Bidikutama.com — Bulan Ramadan sering kali diidentikkan dengan rasa lemas dan kantuk yang melanda di siang hari. Tak jarang, produktivitas terasa menurun karena harus menahan lapar dan dahaga sejak terbit fajar hingga matahari terbenam. Senin (23/2)
Dilansir dari rspondokindah.co.id, puasa yang dilakukan dengan benar menjadi momen detoks alami membawa segudang manfaat membuat fisik dan mental menjadi lebih bugar. Alih-alih membuat tubuh tumbang, puasa justru memicu berbagai mekanisme perbaikan sel di dalam tubuh.
Berikut manfaat dari puasa, diantaranya:
1. Sistem Imun Makin Kuat
Banyak yang mengira puasa membuat daya tahan tubuh menurun. Faktanya, berpuasa selama lebih dari 10 jam justru membantu memperbaiki sistem kekebalan. Saat perut kosong, sel-sel imun didorong untuk bekerja lebih efisien dalam mendaur ulang sel yang rusak dan melawan infeksi.
2. Adaptasi Metabolisme dan Detoksifikasi Alami
Dokter Spesialis Penyakit Dalam di Klinik Utama Kedokteran Nuklir Serpong BRIN, dr. Artati Murwaningrum, menjelaskan bahwa puasa memaksa tubuh beradaptasi dengan jeda makan yang panjang.

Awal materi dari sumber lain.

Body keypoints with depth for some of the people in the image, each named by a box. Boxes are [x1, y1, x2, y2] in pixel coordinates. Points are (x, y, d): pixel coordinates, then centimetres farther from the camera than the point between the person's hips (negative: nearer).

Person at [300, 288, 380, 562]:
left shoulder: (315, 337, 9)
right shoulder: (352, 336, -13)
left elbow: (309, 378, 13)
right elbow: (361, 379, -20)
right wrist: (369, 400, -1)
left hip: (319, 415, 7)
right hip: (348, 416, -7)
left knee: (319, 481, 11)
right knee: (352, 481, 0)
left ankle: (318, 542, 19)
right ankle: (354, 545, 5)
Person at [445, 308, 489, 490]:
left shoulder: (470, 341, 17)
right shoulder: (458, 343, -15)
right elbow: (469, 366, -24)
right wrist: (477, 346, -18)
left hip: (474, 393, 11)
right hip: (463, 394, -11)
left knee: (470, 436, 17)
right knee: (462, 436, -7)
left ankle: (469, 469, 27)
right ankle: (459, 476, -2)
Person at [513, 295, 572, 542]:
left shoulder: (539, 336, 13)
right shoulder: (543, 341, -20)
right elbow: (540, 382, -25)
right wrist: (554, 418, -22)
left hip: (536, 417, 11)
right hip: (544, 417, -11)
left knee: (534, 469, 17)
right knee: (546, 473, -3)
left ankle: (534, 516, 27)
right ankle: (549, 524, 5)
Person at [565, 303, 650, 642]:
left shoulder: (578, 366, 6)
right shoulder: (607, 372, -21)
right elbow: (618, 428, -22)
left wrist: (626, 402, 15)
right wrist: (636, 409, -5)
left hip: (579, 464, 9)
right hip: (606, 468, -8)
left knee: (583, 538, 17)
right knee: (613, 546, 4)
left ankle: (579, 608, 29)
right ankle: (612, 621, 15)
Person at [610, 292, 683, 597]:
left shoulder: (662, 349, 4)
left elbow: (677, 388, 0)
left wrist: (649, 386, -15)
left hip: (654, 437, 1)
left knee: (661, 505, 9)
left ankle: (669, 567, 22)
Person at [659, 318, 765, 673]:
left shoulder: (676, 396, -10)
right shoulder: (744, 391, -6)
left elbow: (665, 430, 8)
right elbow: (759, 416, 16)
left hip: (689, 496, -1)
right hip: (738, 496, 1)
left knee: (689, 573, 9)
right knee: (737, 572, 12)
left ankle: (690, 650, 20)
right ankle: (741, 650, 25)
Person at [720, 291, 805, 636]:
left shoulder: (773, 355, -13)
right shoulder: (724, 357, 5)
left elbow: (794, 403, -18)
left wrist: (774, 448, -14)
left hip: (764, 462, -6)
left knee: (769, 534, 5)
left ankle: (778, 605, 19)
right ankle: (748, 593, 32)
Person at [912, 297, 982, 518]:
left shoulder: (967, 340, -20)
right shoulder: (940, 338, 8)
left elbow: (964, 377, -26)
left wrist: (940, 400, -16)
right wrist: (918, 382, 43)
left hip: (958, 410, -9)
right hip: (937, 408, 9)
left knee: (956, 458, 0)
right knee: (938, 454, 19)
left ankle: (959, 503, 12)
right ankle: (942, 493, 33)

Sistemnya ternyata sangat mirip dengan tren intermittent fasting dengan berpuasa, sistem pencernaan diberi waktu istirahat yang cukup untuk membersihkan diri dari zat-zat tidak berguna, sehingga terjadi proses detoksifikasi alami.
3. Rem Alami untuk Nafsu Makan
Perubahan porsi makan yang cenderung mengecil saat bulan puasa berkaitan dengan perubahan hormon dalan tubuh. Selama berpuasa, produksi ghrelin sebagai pemicu rasa lapar menurun, sementara hormon leptin yang memberi sinyal kenyang meningkat, sehingga tubuh lebih terlatih mengontrol asupan makanan sehari-hari.
4. Menjaga Detak Jantung Tetap Prima
Tak hanya mengendalikan berat badan, puasa ternyata menjadi teman baik bagi kardiovaskular. Selama berpuasa, tubuh akan beradaptasi dengan menurunkan Low-Density Lipoprotein (LDI) atau yang kerap dikenal sebagai kolesterol jahat. Selain itu, tekanan darah juga menjadi lebih stabil, sehingga risiko penyakit jantung ikut menurun.
5. Fokus Meningkat, Stress Mereda
Manfaat puasa tak hanya pada urusan fisik, melainkan merambah ke kesehatan mental. Secara biologis, puasa membantu menekan produksi hormon stres di dalam tubuh. Sejalan dengan pandangan dr. Artati yang menyebut puasa sebagai momen tepat untuk menenangkan diri dan mengurangi beban pikiran. Hasilnya, pikiran menjadi lebih tenang, rasa cemas berkurang, dan kemampuan otak untuk fokus justru bisa menjadi lebih tajam.
Meski menyimpan banyak keajaiban, sederet manfaat ini tentu tidak bisa didapatkan jika pola makan saat berbuka dan sahur justru sembarangan. Pemilihan asupan bergizi seimbang saat sahur dan berbuka, disertai pemenuhan cairan juga istirahat yang baik, berperan penting dalam menjaga kestabilan energi tubuh.